Nas comunidades africanas, pressupõe-se que a reparação deve ir além das palavras de contrição e remorso; é preciso haver algum tipo de ação, algum pagamento ou restituição à parte prejudicada. Também fica claro que esse princípio é válido mesmo quando o ofensor ou o ofendido faleceu. No meio do povo iraqw da Tanzânia, espera-se que os parentes, especialmente a família imediata de um ofensor, façam a restituição necessária caso o ofensor venha a falecer antes de poder reparar seu erro. Se a parte ofendida também tiver falecido, a restituição deve ser entregue a seus parentes. O povo massai também faz questão de reparação de ofensas. De acordo com um dos seus costumes, um “cabrito da reconciliação” é abatido e compartilhado numa refeição da qual participam as duas partes como preparativo para o dia da reconciliação. Nesse dia, realiza-se uma cerimônia na qual o mediador pronuncia palavras semelhantes às de 2Coríntios 5:17: “As coisas antigas já passaram; eis que se fizeram novas”.

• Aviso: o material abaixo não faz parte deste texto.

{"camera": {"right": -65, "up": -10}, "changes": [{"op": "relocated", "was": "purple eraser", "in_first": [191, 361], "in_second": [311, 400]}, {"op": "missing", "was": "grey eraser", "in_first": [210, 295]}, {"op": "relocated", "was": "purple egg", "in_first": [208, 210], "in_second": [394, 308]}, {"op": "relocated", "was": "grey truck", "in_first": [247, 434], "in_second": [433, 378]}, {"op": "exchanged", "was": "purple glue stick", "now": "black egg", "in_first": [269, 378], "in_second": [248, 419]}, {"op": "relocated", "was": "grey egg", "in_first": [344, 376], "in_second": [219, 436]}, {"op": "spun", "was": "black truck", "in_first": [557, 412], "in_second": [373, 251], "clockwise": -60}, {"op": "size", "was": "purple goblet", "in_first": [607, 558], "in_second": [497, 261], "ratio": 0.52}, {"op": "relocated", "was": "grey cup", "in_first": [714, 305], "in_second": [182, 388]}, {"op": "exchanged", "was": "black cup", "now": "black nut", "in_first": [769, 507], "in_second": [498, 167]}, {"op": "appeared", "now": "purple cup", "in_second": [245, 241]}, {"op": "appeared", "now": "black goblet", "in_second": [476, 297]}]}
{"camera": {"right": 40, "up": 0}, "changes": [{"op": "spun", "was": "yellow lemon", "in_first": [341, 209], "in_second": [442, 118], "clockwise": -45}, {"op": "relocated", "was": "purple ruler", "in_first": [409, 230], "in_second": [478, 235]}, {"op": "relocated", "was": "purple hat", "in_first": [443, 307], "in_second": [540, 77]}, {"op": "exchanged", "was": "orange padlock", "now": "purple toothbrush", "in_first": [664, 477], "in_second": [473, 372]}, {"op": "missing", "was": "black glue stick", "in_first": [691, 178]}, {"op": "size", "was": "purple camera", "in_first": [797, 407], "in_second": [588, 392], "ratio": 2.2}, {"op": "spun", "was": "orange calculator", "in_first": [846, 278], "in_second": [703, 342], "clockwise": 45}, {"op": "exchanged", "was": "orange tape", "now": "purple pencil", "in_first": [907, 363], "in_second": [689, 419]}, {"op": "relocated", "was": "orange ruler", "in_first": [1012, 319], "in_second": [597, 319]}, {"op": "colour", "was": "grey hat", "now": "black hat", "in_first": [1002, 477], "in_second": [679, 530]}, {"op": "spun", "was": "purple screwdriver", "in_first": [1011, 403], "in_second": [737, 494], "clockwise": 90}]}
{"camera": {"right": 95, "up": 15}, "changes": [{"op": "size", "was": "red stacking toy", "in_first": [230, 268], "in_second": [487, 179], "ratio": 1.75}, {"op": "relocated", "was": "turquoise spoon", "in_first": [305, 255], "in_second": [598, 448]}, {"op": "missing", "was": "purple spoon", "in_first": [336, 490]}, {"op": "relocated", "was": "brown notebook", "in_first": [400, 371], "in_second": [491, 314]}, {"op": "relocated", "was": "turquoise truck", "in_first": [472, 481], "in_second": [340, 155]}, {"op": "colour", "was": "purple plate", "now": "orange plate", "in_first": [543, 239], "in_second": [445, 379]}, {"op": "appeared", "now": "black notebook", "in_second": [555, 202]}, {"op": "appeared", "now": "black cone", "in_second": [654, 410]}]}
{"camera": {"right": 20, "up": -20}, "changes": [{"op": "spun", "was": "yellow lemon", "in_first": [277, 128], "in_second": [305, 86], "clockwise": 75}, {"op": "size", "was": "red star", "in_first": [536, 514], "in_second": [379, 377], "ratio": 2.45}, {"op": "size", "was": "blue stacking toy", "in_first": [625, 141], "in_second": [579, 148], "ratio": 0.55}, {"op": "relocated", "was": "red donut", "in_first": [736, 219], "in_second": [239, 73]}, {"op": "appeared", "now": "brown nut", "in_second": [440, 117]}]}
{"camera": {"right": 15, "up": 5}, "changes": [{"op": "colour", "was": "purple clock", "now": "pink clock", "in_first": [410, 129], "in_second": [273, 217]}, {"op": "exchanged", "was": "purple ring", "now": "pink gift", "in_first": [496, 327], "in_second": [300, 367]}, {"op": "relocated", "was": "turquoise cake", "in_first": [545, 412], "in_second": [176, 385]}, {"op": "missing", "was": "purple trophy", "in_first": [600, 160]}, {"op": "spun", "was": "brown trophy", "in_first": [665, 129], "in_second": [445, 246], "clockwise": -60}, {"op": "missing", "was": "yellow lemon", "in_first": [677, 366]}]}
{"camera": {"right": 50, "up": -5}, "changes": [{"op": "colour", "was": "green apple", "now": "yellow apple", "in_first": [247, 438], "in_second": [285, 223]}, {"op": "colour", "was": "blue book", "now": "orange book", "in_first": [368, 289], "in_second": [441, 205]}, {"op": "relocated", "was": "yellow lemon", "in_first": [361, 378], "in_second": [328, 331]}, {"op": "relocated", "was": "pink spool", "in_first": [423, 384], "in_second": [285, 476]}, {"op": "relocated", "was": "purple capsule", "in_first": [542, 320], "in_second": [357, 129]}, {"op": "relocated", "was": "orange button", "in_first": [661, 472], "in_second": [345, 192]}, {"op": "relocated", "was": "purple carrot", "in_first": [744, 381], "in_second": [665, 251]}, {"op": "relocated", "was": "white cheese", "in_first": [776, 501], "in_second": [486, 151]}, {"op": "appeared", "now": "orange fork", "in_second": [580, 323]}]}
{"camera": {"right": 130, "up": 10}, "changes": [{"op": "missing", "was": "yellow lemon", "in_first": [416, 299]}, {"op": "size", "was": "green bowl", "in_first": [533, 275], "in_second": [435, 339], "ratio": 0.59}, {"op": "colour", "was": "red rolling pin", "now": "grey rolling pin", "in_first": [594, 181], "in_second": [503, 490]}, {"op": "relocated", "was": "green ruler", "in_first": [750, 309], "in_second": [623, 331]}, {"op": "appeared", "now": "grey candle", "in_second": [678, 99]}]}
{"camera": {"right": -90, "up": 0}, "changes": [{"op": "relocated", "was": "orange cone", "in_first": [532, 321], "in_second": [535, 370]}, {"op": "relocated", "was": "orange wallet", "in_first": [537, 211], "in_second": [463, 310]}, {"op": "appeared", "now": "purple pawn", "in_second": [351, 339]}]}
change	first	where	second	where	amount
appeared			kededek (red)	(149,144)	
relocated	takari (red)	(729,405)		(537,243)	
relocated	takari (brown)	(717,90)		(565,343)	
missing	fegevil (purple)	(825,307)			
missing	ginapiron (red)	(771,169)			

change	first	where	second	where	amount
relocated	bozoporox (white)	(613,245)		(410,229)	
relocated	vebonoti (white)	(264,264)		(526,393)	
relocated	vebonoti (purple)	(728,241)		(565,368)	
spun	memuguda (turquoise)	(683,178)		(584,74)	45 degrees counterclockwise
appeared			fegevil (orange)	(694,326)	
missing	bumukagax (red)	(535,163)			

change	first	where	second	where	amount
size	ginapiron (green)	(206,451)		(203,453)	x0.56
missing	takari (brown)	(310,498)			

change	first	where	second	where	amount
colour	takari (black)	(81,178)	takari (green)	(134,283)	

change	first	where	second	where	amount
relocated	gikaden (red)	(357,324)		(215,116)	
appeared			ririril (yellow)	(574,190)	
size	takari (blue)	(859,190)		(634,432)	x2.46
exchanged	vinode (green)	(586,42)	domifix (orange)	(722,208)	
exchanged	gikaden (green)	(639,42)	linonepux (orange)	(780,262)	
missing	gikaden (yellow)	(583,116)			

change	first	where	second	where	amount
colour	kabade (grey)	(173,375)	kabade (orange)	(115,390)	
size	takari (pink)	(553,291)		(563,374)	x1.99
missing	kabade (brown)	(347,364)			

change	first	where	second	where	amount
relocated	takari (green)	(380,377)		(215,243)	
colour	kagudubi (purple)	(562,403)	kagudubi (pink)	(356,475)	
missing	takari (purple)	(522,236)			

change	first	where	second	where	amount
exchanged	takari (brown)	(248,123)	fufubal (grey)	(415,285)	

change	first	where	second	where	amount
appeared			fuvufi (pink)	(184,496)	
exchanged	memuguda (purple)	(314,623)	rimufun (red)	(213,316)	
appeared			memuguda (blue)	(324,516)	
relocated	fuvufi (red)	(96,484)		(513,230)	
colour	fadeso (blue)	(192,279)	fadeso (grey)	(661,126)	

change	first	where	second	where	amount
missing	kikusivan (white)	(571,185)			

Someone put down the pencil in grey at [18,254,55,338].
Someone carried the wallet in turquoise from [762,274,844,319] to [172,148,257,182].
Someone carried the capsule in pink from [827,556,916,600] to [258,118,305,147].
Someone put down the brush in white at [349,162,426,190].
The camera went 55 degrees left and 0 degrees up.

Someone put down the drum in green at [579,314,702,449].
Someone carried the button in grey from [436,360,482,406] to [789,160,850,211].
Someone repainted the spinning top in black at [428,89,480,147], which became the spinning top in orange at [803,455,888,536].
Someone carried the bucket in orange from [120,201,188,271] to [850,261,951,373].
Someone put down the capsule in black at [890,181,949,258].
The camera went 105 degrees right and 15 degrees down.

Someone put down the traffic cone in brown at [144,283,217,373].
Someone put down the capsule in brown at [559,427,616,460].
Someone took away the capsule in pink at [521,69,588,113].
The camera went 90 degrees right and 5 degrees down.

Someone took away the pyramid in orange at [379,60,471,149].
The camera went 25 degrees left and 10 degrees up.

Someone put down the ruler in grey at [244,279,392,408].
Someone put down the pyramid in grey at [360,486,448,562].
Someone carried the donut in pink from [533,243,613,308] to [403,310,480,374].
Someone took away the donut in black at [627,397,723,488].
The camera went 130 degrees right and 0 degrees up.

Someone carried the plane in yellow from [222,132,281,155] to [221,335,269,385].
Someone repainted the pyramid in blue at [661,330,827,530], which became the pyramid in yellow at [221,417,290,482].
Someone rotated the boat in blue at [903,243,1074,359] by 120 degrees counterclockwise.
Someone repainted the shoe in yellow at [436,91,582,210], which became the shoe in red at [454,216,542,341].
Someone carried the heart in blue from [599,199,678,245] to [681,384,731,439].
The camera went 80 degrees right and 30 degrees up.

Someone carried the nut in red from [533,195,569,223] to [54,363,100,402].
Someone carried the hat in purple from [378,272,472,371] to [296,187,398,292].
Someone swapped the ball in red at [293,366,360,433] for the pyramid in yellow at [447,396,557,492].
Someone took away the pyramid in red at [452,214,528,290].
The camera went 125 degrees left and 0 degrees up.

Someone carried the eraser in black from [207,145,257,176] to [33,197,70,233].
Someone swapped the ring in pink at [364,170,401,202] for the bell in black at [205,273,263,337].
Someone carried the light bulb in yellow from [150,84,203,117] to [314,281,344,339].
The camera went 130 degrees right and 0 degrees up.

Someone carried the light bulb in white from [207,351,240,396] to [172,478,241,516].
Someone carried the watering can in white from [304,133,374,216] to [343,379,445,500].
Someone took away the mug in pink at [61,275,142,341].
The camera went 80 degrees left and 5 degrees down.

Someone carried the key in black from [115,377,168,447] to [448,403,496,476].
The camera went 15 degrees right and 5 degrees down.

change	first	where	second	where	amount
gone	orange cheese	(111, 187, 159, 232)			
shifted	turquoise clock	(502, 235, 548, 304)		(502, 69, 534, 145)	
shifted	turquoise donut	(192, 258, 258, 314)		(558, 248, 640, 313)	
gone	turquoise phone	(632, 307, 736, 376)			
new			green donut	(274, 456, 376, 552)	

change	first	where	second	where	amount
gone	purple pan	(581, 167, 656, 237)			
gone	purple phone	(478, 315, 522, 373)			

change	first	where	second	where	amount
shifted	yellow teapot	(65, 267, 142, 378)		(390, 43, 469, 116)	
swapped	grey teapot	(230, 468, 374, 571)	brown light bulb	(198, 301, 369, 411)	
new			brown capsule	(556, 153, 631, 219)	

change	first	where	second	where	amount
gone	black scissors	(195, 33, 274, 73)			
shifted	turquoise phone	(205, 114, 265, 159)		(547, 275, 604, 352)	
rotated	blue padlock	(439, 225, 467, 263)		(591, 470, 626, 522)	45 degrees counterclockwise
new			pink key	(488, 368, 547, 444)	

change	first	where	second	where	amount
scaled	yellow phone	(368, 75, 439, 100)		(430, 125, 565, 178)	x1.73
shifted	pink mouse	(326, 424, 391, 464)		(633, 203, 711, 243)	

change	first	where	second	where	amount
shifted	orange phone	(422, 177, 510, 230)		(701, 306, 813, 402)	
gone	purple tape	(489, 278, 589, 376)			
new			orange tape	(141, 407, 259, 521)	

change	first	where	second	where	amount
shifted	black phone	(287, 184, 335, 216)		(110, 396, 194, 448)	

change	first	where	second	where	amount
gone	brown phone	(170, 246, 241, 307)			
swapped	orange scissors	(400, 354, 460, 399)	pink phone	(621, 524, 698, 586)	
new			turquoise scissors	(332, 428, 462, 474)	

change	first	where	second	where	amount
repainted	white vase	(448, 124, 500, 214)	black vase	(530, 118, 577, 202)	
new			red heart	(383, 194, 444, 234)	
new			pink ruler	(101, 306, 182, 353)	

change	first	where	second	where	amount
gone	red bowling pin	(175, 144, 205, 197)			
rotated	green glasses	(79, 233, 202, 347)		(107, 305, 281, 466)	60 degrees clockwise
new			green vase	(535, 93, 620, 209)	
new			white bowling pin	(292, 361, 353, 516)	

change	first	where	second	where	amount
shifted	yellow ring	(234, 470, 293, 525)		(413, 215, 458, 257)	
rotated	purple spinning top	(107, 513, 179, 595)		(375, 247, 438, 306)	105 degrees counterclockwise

Como os judeus e muitos africanos, o povo massai acredita que a vida de todo indivíduo é fundamentada exclusivamente na comunidade. Para o povo massai, uma pessoa não pode existir sem a comunidade, e aqueles que se separam dela definham e morrem como o ramo que é cortado da árvore. Assim, a reconciliação é essencial, pois permite aos indivíduos da comunidade manter seu relacionamento com Deus e uns com os outros. Quem não se reconcilia com seu próximo não pode adorar Enkai (Deus).
5:11-31 Suspeita de adultério. Os preparativos para a marcha santa envolvem a abordagem de todas as questões que poderíam contaminar o arraial. Tais questões vão além da pureza física e abrangem a pureza moral no contexto familiar. Por isso, essa seção trata da infidelidade conjugal. Qualquer suspeita de adultério deve, de algum modo, ser trazida a lume para se fazer justiça à parte ofendida. Logo, se uma mulher é suspeita de infidelidade, seu marido deve levá-la ao sacerdote e apresentar uma oferta de manjares de ciúmes (5:11-15). 0 sacerdote fará a mulher beber água amarga que a amaldiçoará caso ela tenha sido infiel. Do contrário, não será afetada pela maldição (5:16-31).
Essa lei reflete o padrão desigual segundo o qual apenas as mulheres eram sujeitadas a essa prova; os homens não eram testados para averiguar sua fidelidade. Essa atitude é semelhante à de muitas sociedades patriarcais nas quais prevalece a ideia de que somente as mulheres são propensas à promiscuidade sexual. O mesmo padrão pode ser observado em outras partes do sistema social e legal do antigo Israel. No decálogo, a mulher é considerada parte das propriedades do homem, não devendo ser cobiçada por outra pessoa (Êx 20:17; cf. tb. Dt5:21).
No entanto, é importante notar que a prova prescrita nessa passagem é relativamente branda comparada aos ordálios impostos por outras culturas da época, muito mais propensas a veredictos de culpa. Nesse caso, a mulher só precisava beber uma mistura de pó e água e, se fosse inocente, não sofreria nenhum efeito colateral. O marido ciumento seria tranquilizado, tornando a convivência no lar mais pacífica.